(Extracted data entries)
· · ·

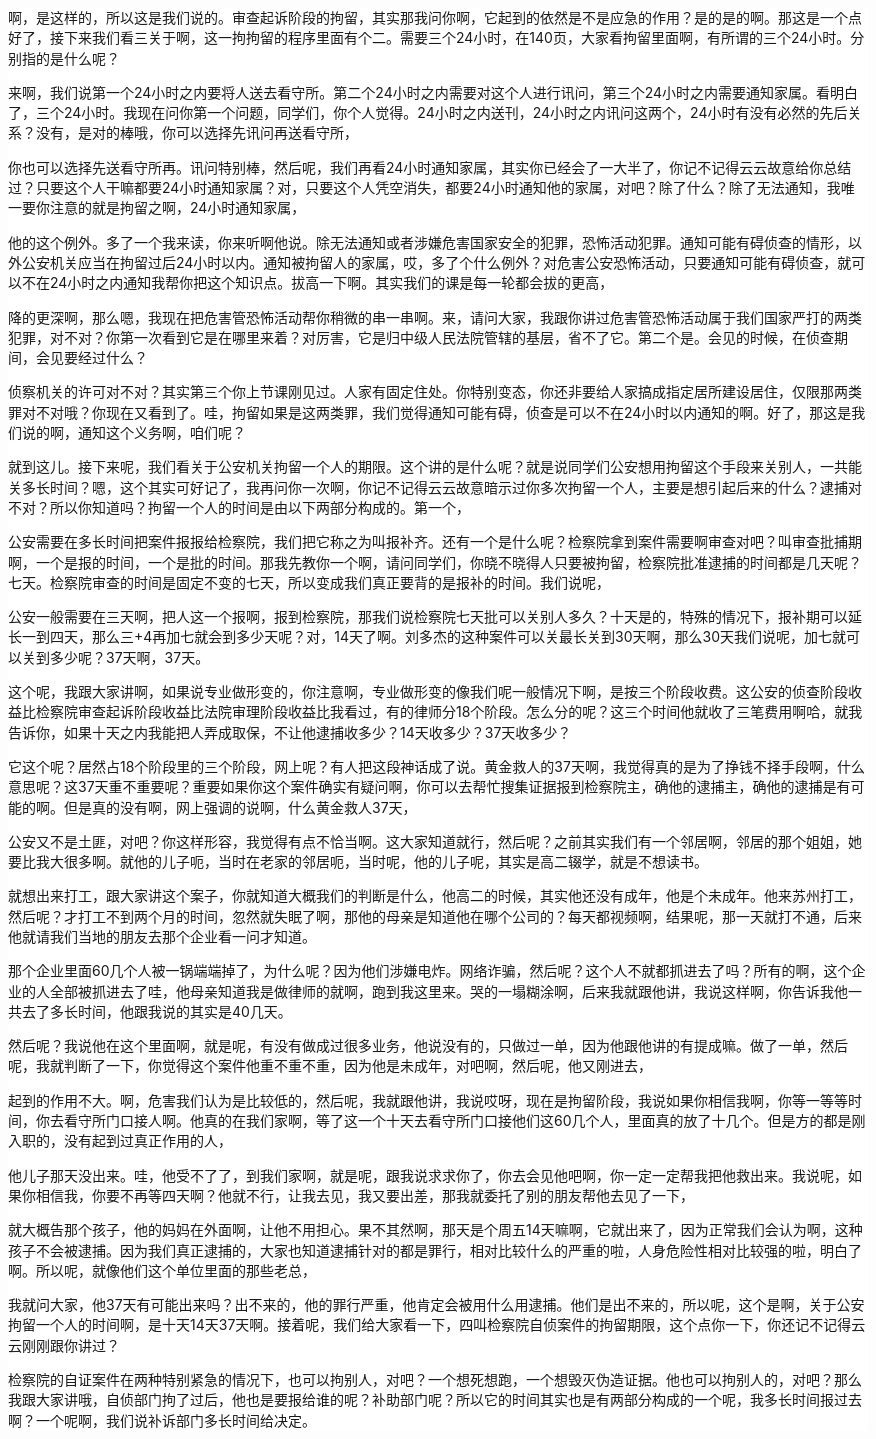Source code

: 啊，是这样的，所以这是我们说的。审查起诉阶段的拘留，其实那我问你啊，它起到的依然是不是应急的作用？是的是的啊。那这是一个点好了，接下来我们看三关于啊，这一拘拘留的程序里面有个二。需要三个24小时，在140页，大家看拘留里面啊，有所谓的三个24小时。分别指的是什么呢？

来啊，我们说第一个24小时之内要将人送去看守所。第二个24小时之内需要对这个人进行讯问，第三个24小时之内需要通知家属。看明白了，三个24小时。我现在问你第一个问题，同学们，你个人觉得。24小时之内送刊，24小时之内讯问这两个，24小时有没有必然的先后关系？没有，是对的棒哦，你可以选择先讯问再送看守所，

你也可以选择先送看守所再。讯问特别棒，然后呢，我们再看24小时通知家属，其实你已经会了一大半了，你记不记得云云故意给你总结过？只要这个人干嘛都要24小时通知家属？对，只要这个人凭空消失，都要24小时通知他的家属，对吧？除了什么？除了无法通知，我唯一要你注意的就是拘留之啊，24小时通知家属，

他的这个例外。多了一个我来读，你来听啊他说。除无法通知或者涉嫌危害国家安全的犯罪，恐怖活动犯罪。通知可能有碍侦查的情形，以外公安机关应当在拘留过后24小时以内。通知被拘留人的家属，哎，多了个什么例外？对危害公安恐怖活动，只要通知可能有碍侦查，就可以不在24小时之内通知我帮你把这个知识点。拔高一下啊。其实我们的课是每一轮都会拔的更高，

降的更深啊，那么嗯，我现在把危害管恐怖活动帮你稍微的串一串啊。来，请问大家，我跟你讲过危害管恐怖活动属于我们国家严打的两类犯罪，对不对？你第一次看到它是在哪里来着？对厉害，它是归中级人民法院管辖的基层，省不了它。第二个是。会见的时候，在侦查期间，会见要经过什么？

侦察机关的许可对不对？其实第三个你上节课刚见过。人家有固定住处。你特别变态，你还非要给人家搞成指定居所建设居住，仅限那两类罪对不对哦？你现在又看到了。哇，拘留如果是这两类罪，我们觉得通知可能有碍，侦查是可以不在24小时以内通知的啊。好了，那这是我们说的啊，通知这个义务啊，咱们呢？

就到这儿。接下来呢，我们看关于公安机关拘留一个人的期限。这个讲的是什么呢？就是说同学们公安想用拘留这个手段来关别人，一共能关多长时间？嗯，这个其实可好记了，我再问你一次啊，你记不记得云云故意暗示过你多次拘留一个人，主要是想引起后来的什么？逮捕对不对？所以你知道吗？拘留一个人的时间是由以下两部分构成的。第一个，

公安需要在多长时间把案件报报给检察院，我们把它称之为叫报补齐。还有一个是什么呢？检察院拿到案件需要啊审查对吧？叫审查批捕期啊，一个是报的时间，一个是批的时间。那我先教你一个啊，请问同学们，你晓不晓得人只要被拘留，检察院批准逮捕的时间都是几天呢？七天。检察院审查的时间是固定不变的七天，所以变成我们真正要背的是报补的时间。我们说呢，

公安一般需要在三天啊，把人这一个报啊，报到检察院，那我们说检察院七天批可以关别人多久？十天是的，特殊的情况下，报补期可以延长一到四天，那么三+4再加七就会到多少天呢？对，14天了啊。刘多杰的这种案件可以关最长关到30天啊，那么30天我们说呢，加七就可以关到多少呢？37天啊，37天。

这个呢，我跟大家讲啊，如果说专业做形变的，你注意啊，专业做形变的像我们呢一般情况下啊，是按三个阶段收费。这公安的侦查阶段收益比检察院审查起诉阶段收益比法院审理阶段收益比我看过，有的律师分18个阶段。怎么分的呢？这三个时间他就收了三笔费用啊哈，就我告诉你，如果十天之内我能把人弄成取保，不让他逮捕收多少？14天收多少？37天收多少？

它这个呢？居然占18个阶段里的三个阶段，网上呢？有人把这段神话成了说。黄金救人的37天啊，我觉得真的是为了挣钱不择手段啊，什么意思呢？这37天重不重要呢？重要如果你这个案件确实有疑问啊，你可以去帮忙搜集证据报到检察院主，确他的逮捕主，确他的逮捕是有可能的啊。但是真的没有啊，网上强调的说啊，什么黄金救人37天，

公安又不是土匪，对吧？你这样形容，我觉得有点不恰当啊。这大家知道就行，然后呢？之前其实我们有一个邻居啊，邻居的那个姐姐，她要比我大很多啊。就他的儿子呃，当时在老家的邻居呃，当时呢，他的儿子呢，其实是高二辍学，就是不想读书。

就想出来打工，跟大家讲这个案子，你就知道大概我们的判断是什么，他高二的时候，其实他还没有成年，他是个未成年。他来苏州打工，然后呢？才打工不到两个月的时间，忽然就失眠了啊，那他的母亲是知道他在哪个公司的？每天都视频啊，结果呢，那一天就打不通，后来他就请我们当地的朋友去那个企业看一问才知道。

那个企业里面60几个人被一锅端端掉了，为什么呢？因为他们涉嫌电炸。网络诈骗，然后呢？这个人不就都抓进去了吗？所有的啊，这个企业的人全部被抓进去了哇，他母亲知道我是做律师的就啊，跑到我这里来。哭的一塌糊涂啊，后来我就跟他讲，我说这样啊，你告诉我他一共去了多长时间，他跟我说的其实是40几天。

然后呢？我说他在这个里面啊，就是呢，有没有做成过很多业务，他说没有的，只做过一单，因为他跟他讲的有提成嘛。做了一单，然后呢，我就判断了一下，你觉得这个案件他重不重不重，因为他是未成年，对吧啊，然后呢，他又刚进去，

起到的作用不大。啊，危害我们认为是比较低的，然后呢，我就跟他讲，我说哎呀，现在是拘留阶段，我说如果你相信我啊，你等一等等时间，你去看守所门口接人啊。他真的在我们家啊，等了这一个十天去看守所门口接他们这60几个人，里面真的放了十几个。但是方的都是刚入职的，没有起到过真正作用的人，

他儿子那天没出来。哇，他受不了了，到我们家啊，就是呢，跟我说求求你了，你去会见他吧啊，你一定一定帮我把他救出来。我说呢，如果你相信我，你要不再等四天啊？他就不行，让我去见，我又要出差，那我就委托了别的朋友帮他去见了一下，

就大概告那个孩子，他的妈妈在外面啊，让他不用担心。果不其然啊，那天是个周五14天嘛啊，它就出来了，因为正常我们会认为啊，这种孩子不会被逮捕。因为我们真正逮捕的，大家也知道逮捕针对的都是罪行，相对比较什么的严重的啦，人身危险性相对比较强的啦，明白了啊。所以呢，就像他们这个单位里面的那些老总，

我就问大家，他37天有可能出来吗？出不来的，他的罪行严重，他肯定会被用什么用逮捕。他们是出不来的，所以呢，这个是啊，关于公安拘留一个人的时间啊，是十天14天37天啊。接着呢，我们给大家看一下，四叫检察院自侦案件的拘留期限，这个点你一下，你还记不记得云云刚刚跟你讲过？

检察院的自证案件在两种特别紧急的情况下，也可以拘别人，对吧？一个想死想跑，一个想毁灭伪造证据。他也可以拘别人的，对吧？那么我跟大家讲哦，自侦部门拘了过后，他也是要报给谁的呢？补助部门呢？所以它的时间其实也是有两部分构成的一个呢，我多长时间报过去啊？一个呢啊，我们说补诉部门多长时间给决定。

· · ·

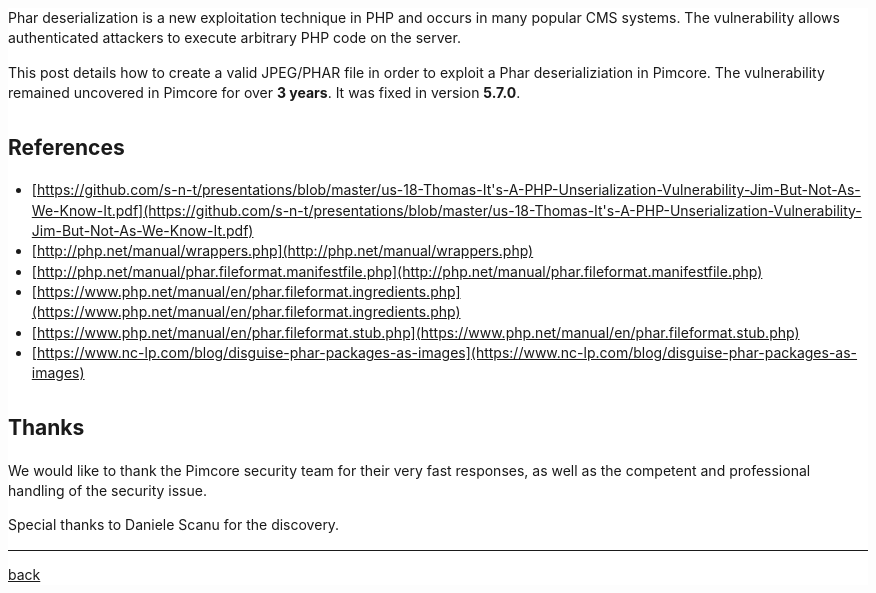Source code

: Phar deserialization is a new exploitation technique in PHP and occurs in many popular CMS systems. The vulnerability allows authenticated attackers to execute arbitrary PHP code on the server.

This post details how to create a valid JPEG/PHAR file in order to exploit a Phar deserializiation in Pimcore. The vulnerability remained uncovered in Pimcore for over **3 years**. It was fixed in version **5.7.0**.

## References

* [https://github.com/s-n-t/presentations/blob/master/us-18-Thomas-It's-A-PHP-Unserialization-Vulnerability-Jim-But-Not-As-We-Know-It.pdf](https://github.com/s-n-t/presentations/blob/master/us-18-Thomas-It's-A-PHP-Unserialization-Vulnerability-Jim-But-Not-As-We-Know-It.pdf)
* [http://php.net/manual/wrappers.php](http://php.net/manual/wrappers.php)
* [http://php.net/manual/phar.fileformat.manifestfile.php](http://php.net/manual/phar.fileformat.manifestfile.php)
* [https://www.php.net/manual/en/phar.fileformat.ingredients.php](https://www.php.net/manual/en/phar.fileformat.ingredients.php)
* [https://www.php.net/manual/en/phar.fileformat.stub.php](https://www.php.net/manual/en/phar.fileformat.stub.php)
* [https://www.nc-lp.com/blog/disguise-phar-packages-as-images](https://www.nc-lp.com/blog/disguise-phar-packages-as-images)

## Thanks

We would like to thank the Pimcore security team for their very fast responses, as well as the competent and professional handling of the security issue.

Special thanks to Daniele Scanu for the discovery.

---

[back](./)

· · ·

Directions for this task: When you find a line in the records that contains the word "manual", copy it.

Response:
* [http://php.net/manual/wrappers.php](http://php.net/manual/wrappers.php)
* [http://php.net/manual/phar.fileformat.manifestfile.php](http://php.net/manual/phar.fileformat.manifestfile.php)
* [https://www.php.net/manual/en/phar.fileformat.ingredients.php](https://www.php.net/manual/en/phar.fileformat.ingredients.php)
* [https://www.php.net/manual/en/phar.fileformat.stub.php](https://www.php.net/manual/en/phar.fileformat.stub.php)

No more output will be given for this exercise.